Pixel coordinate listings
_ _ _ _
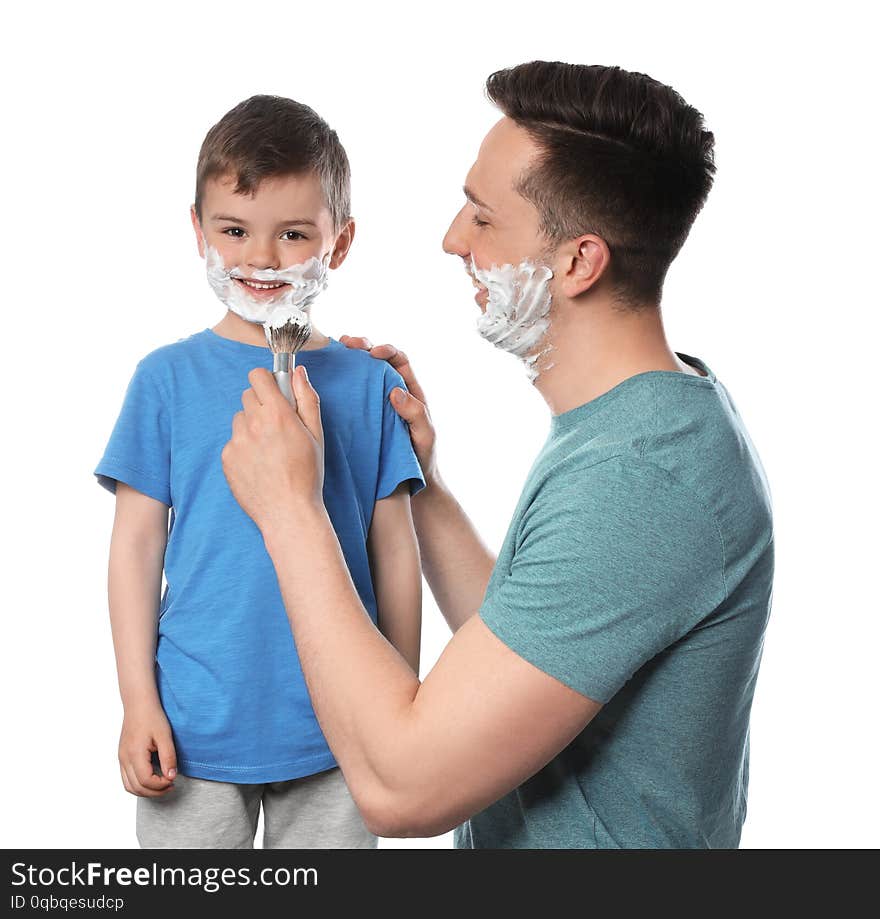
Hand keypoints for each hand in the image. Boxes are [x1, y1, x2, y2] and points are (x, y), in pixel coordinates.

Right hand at [118, 702, 176, 796]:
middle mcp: (124, 759)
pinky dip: (138, 784)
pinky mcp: (122, 757)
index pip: (146, 780)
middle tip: (170, 786)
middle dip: (154, 791)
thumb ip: (168, 757)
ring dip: (145, 791)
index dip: (160, 785)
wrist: (138, 704)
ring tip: (162, 785)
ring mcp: (121, 758)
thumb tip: (171, 776)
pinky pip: (126, 778)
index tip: (173, 780)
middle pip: (136, 787)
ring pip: (129, 786)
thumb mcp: (165, 735)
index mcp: (134, 754)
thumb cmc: (152, 716)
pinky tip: (151, 778)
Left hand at [222, 365, 324, 534]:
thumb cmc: (307, 475)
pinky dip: (243, 447)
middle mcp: (253, 424)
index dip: (267, 381)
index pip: (258, 376)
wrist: (288, 512)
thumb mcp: (316, 434)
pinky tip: (259, 464)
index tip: (274, 390)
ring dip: (251, 426)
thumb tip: (298, 373)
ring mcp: (237, 441)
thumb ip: (307, 399)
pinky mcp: (226, 458)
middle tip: (276, 425)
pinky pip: (233, 441)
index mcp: (277, 414)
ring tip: (268, 449)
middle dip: (261, 404)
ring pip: (239, 419)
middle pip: (247, 395)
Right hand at [340, 336, 437, 484]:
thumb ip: (415, 413)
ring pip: (362, 374)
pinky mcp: (361, 415)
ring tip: (333, 352)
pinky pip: (351, 393)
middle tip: (345, 343)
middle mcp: (391, 392)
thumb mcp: (424, 435)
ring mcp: (374, 402)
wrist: (410, 480)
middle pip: (377, 360)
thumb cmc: (421, 456)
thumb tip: (395, 391)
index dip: (387, 351)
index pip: (399, 361)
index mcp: (409, 391)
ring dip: (348, 359)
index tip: (373, 353)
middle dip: (362, 347)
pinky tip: (327, 377)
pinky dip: (340, 381)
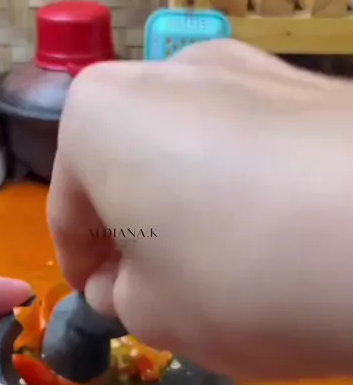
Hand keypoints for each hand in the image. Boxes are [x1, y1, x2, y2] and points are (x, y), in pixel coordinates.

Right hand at [48, 40, 352, 379]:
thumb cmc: (241, 278)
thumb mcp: (155, 316)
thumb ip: (122, 296)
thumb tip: (128, 279)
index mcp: (100, 115)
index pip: (68, 207)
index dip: (82, 267)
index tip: (104, 305)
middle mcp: (169, 71)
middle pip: (131, 165)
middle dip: (139, 228)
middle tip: (162, 290)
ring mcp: (249, 67)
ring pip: (195, 150)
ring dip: (195, 205)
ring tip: (230, 267)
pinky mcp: (316, 86)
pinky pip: (257, 145)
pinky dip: (252, 189)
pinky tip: (283, 239)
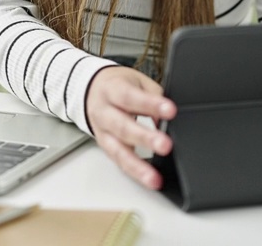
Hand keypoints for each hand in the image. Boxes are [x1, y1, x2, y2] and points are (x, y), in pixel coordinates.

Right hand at [85, 66, 174, 190]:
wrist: (91, 90)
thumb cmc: (118, 85)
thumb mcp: (137, 82)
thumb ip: (153, 96)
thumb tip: (167, 120)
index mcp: (111, 89)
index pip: (130, 97)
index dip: (150, 104)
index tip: (170, 111)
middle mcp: (103, 112)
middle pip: (122, 127)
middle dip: (144, 138)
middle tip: (165, 145)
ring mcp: (102, 132)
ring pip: (117, 150)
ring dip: (137, 166)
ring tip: (154, 178)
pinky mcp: (104, 147)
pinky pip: (119, 161)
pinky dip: (134, 171)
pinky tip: (148, 179)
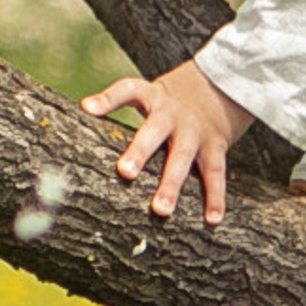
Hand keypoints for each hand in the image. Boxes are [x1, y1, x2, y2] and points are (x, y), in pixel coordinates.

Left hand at [84, 57, 253, 223]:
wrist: (223, 85)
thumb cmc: (173, 100)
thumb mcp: (151, 93)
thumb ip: (119, 105)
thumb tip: (82, 113)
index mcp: (153, 98)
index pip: (128, 90)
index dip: (108, 99)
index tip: (88, 108)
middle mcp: (173, 114)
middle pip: (154, 131)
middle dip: (140, 151)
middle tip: (125, 173)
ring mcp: (195, 131)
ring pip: (182, 157)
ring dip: (172, 184)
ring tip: (161, 210)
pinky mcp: (215, 146)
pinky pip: (215, 173)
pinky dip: (215, 197)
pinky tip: (212, 219)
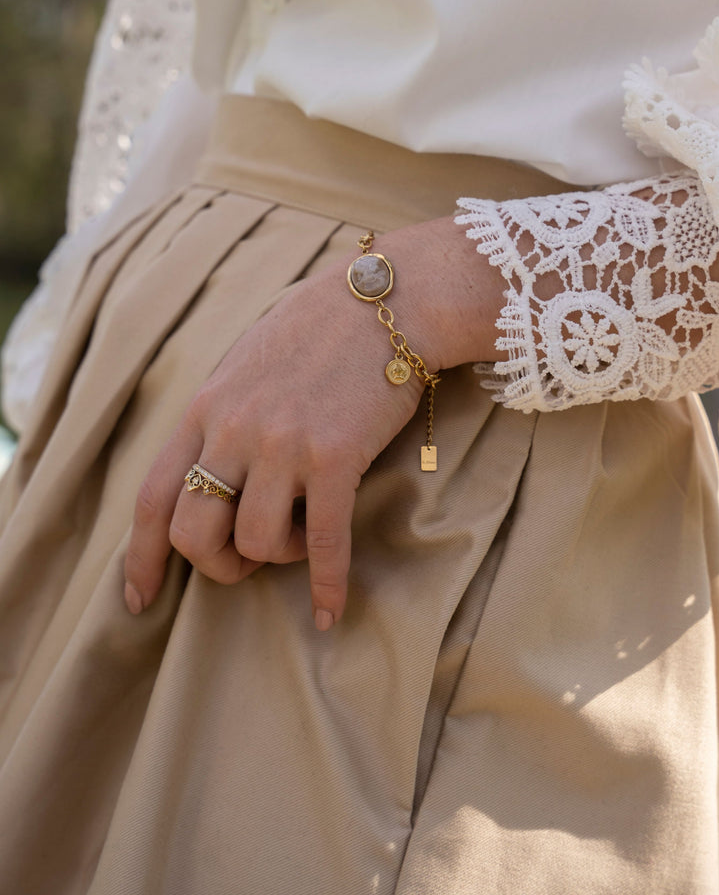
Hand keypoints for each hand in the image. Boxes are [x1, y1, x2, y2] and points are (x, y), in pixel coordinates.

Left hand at [123, 216, 505, 627]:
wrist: (386, 301)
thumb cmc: (320, 329)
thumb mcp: (246, 363)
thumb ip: (222, 415)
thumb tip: (212, 467)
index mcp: (206, 408)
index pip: (153, 495)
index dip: (141, 557)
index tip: (139, 599)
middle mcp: (235, 430)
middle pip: (194, 532)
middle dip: (215, 565)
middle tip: (244, 563)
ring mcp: (283, 444)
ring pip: (255, 543)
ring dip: (277, 557)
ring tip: (300, 537)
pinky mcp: (336, 456)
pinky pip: (320, 541)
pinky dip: (325, 585)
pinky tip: (328, 610)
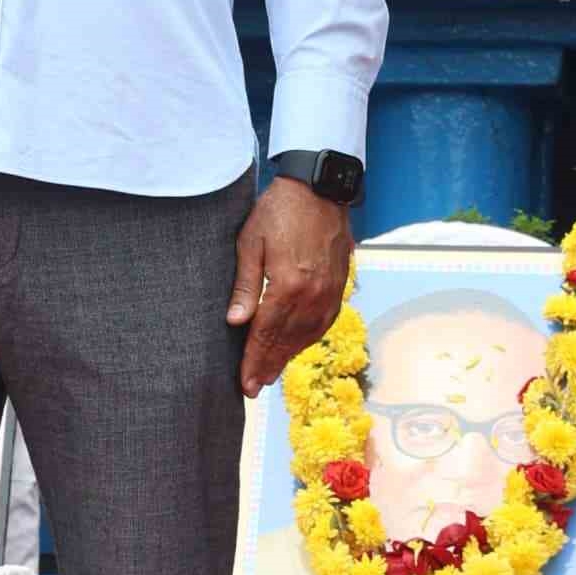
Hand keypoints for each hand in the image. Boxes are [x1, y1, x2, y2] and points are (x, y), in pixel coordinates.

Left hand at [227, 177, 353, 398]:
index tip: (245, 384)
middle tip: (254, 388)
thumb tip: (235, 322)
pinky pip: (323, 323)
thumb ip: (245, 285)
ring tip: (271, 372)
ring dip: (288, 356)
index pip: (266, 334)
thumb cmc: (279, 210)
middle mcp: (312, 295)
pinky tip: (296, 345)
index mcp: (287, 286)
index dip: (253, 361)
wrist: (320, 186)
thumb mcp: (250, 242)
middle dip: (268, 366)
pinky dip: (307, 339)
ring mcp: (329, 292)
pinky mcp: (340, 286)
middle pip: (287, 341)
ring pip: (307, 336)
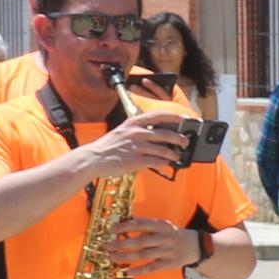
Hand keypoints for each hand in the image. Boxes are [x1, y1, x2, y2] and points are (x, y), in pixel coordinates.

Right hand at [74, 113, 191, 179]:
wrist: (94, 158)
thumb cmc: (110, 145)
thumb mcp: (123, 130)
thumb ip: (140, 130)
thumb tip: (161, 134)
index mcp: (133, 122)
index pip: (158, 115)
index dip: (174, 116)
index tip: (184, 119)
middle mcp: (136, 133)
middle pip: (166, 134)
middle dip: (180, 139)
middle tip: (185, 142)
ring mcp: (136, 147)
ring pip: (164, 150)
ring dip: (174, 154)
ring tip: (176, 156)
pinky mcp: (136, 161)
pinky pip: (156, 162)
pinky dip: (164, 163)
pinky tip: (165, 163)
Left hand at [105, 216, 192, 276]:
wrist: (196, 246)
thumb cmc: (173, 235)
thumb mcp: (162, 225)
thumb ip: (145, 225)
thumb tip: (124, 223)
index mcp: (161, 226)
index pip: (139, 224)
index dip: (124, 227)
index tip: (111, 230)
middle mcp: (165, 238)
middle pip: (139, 242)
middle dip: (121, 244)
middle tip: (107, 246)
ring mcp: (168, 251)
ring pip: (143, 255)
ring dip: (126, 257)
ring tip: (113, 257)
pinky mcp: (170, 263)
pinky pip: (152, 267)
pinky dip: (139, 270)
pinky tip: (127, 271)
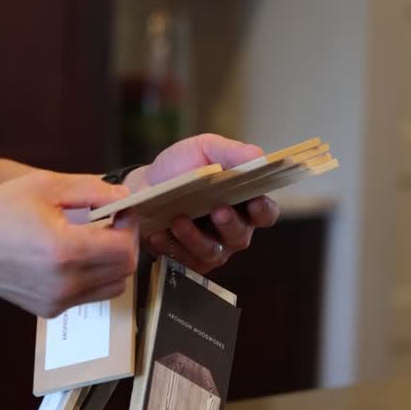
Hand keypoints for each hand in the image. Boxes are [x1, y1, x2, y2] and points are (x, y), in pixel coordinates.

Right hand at [0, 171, 137, 317]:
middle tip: (111, 223)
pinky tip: (71, 258)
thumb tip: (124, 197)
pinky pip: (89, 296)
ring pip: (113, 287)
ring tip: (92, 241)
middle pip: (125, 270)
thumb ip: (91, 190)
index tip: (120, 211)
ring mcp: (57, 301)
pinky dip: (92, 277)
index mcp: (64, 250)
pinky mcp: (50, 311)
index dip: (130, 226)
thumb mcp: (45, 186)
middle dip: (125, 243)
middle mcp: (64, 283)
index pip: (124, 248)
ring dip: (113, 264)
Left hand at [125, 133, 280, 273]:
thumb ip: (233, 152)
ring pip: (212, 251)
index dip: (263, 210)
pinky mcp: (186, 260)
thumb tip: (259, 157)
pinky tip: (158, 234)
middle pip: (241, 236)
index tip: (255, 202)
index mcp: (244, 203)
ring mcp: (210, 248)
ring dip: (195, 237)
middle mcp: (232, 230)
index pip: (265, 213)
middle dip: (230, 225)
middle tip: (218, 211)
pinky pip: (182, 260)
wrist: (145, 184)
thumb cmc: (182, 166)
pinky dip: (170, 246)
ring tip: (179, 220)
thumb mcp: (206, 149)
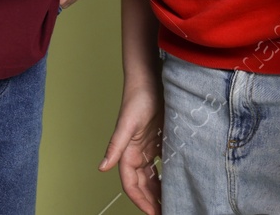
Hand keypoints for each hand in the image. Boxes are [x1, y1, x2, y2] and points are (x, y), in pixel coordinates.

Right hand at [99, 70, 163, 214]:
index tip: (154, 213)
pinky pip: (161, 164)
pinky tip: (177, 182)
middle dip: (151, 201)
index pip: (131, 185)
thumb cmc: (138, 97)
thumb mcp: (128, 123)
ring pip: (151, 177)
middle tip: (166, 212)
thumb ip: (116, 145)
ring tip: (171, 203)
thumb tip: (102, 167)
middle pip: (142, 185)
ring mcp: (147, 148)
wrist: (152, 78)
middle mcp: (136, 153)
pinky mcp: (159, 141)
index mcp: (127, 153)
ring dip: (159, 191)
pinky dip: (166, 175)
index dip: (141, 201)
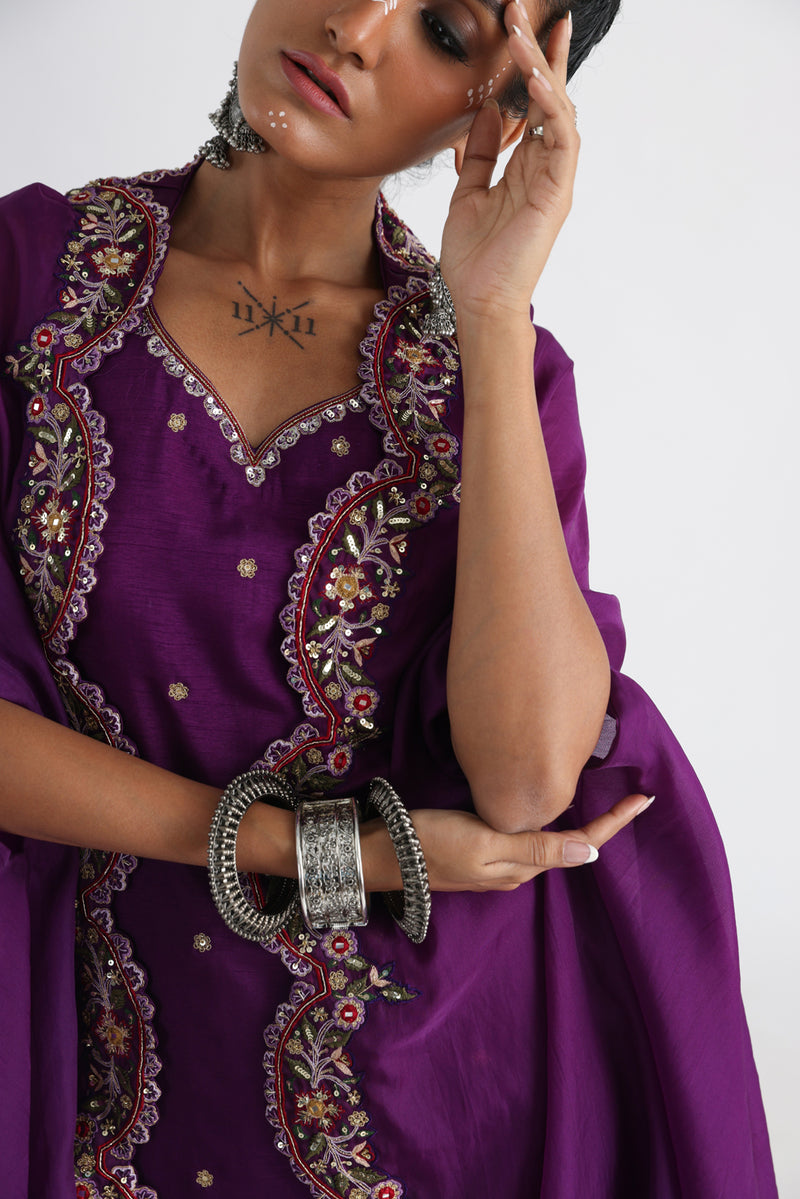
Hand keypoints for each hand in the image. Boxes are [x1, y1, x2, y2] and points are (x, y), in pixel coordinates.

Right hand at [360, 793, 652, 892]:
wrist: (381, 854)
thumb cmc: (429, 843)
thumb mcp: (484, 841)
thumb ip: (536, 845)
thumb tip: (592, 851)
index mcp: (522, 867)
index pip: (581, 842)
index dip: (614, 822)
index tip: (645, 799)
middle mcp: (516, 867)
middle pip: (571, 842)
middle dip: (604, 821)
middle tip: (633, 795)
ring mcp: (497, 860)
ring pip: (549, 839)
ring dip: (577, 820)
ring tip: (603, 796)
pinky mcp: (480, 848)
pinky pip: (527, 836)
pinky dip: (548, 820)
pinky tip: (547, 805)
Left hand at [440, 2, 577, 322]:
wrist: (478, 302)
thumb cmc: (474, 258)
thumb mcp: (467, 192)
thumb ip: (480, 153)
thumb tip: (485, 111)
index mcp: (525, 166)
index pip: (531, 105)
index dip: (528, 65)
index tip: (519, 27)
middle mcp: (545, 167)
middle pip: (549, 98)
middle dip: (540, 53)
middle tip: (523, 13)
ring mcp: (555, 179)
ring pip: (558, 111)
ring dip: (542, 71)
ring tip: (523, 36)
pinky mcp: (558, 192)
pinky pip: (561, 139)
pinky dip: (550, 107)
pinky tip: (533, 82)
_ _ _ _
* **Your objective**
Give again, exactly as written above, each line from the one that has "pinky dip: (139, 270)" to the one that has "thumb tip: (124, 197)", both included; omit the pictures.

* **Output of the exercise**
pinky dip: (139, 270)
pinky tip: (127, 271)
Hand keypoints for each hand in the image. Boxes are [x1, y1, x2, y2] and points are (x, y), in pixel coordinates.

Right hand at [0, 171, 137, 317]:
middle tip: (111, 223)
pinky tip: (71, 258)
thumb tip: (124, 197)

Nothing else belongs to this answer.